The study is limited to relying on self-reported information. Medical records of patients may be lacking on patient-related factors depending on the charting of medical personnel. There is a paucity of research regarding comparison of both SES and lifestyle among cancer types. Any cancer patient was eligible for the study and a certain selection bias may have existed in the form of patients with an active treatment visiting the cancer clinic. Further, there was a random effect based on the selection of patients due to variation in first contact and thus inclusion in the study.

Clinical impact

There was a need of support in all cancer types, most need in lung cancer and least in breast cancer. Economical support might need to be offered to one out of three cancer patients. Self-cost for hospital stays, travel, and medicines exceeds €1200, limit considered as absolute poverty in Finland.
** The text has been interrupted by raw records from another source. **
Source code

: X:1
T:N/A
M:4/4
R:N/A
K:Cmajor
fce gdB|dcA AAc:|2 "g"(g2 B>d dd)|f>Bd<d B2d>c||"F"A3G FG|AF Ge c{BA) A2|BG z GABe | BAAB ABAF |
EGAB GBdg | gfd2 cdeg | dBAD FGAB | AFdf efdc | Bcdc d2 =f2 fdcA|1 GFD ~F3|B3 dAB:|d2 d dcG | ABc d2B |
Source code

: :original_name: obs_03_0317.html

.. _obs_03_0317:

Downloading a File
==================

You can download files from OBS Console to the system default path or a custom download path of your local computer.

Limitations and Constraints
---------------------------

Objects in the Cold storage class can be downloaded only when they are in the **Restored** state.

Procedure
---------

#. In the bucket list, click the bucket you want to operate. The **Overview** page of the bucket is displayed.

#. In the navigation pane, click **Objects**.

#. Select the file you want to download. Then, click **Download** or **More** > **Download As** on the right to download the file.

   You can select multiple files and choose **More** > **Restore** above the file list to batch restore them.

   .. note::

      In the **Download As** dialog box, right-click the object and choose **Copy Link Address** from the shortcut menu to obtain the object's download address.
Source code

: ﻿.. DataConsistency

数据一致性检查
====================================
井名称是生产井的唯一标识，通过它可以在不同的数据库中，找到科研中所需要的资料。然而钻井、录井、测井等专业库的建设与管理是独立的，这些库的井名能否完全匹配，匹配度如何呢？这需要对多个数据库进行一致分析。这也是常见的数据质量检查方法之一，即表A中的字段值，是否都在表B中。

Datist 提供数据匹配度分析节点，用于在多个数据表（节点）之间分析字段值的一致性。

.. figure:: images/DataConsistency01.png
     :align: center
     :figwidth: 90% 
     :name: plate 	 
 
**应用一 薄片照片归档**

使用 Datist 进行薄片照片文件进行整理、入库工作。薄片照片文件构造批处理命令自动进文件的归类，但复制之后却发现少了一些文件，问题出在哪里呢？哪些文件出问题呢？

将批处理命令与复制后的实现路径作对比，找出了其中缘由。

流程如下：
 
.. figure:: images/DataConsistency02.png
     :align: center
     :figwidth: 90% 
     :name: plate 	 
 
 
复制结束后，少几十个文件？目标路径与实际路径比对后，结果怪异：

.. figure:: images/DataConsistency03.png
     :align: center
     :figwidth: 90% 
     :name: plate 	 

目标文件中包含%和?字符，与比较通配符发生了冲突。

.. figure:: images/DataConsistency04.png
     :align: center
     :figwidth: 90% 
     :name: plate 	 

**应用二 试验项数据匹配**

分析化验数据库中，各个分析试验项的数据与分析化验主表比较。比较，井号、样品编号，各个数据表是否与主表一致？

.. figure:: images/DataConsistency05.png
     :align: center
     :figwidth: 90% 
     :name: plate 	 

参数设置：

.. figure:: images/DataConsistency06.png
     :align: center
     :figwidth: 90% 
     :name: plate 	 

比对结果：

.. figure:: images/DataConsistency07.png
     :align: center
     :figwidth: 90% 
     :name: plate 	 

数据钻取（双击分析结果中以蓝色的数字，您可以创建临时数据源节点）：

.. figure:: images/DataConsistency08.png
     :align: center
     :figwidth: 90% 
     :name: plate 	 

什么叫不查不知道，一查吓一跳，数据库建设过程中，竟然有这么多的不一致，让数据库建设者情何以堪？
Mackenbach et al. [45] found that mortality has decreased in all of Europe among those with low education however, the relative index of inequality has increased over all for both men and women, in Finland. One out of four cancer patients lived alone and might benefit from a support network. Patients with poor dietary habits may benefit from nutritional counselling regardless of disease stage and choice of treatment. Most cancer patients would benefit from exercise to improve performance status. Support for stopping smoking and substance abuse should be readily available. Thankfully, stakeholders such as local cancer organization offers support to patients when public health care is limited. Finland participates in the Joint Action Health Equity Europe project, involving ministries of health, addressing inequalities in the population [46].

Conclusions

The community-based study indicated significant socioeconomic and lifestyle differences among cancer types in Ostrobothnia. Vulnerable patients found in all cancer types may benefit from extra resources to alleviate disparities in cancer care and as a part of this community-based study workshop between local health care providers and patient organizations addressed the needs of cancer patients. As an example, to identify disadvantaged patients, comprehensive baseline survey is planned to be incorporated in clinical practice to be completed by all new patients. Depending on the response, health care providers could optimise care through i.e. referral to nutritional counselling. Those needing social and financial support may benefit of contact with a local cancer organization. Local cancer organization offers support person to help with navigation in cancer care and this may benefit most those with low education or low health literacy to make lifestyle changes needed for better cancer survival.